The lawsuit could be over before the legal fight begins, though, as OTB President Michael Kane said Monday the betting outfit – owned by Buffalo, Rochester and 15 counties throughout Western New York – is rebidding it for a considerably smaller surveillance project.

Kane said the new contract is being done as a result of regulators at the state Gaming Commission reducing some of the redundant surveillance requirements at its facilities, which includes a harness racetrack in Batavia and OTB parlors scattered throughout the region. He said the new contract will be about 25 percent smaller than the one subject to the lawsuit and will end up being a savings for taxpayers.

Kane defended the denial of the U&S Services bid, saying outside consultants felt the company’s bid did not meet contract specifications.

“It wasn’t written for anyone,’’ he said of the contract bidding process. “We think unquestionably that we vetted the bids professionally and appropriately,’’ he said.

IK Systems is based in Victor; its president is Andrew Chapman, a former Lockport Republican alderman.
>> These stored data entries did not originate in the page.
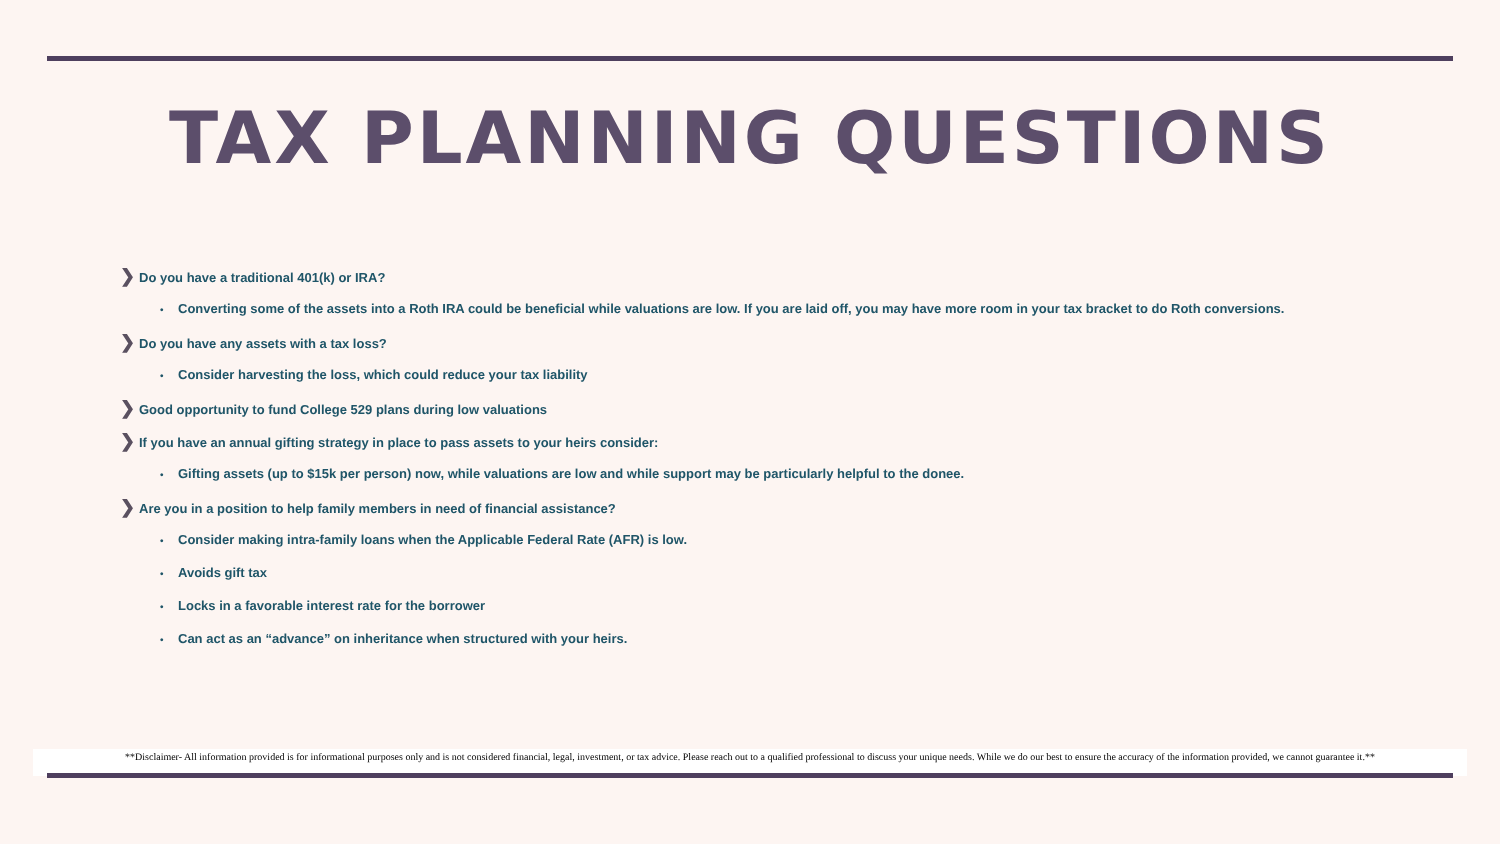TAX PLANNING QUESTIONS
❯ Do you have a traditional 401(k) or IRA?
• Converting some of the assets into a Roth IRA could be beneficial while valuations are low. If you are laid off, you may have more room in your tax bracket to do Roth conversions.
❯ Do you have any assets with a tax loss?
• Consider harvesting the loss, which could reduce your tax liability
❯ Good opportunity to fund College 529 plans during low valuations
❯ If you have an annual gifting strategy in place to pass assets to your heirs consider:
• Gifting assets (up to $15k per person) now, while valuations are low and while support may be particularly helpful to the donee.
❯ Are you in a position to help family members in need of financial assistance?
• Consider making intra-family loans when the Applicable Federal Rate (AFR) is low.
• Avoids gift tax
• Locks in a favorable interest rate for the borrower
• Can act as an “advance” on inheritance when structured with your heirs.
**Disclaimer- All information provided is for informational purposes only and is not considered financial, legal, investment, or tax advice. Please reach out to a qualified professional to discuss your unique needs. While we do our best to ensure the accuracy of the information provided, we cannot guarantee it.**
In its legal filing, U&S Services said the OTB required a certain brand name product for one piece of the project that only IK Systems used as part of its offer. But U&S Services said it subsequently had been assured that use of alternative security products would not prevent a company from winning the bid. U&S Services said its confidential requests for information were shared by the OTB with its bid competitor. They were the only two companies bidding on the contract.

In its legal papers, it accused the OTB of letting IK Systems play “a significant role in formulating the flat bid specifications’’ used in the process. The “flat bid” component required a specific brand name product be used by bidding parties for the surveillance contract, which included cameras and recording devices.

U&S Services, which has had a heating and air conditioning contract with OTB for the past decade, noted that IK Systems has since stopped using the brand name surveillance product in question.

IK Systems and a lawyer for U&S Services did not return calls for comment on Monday.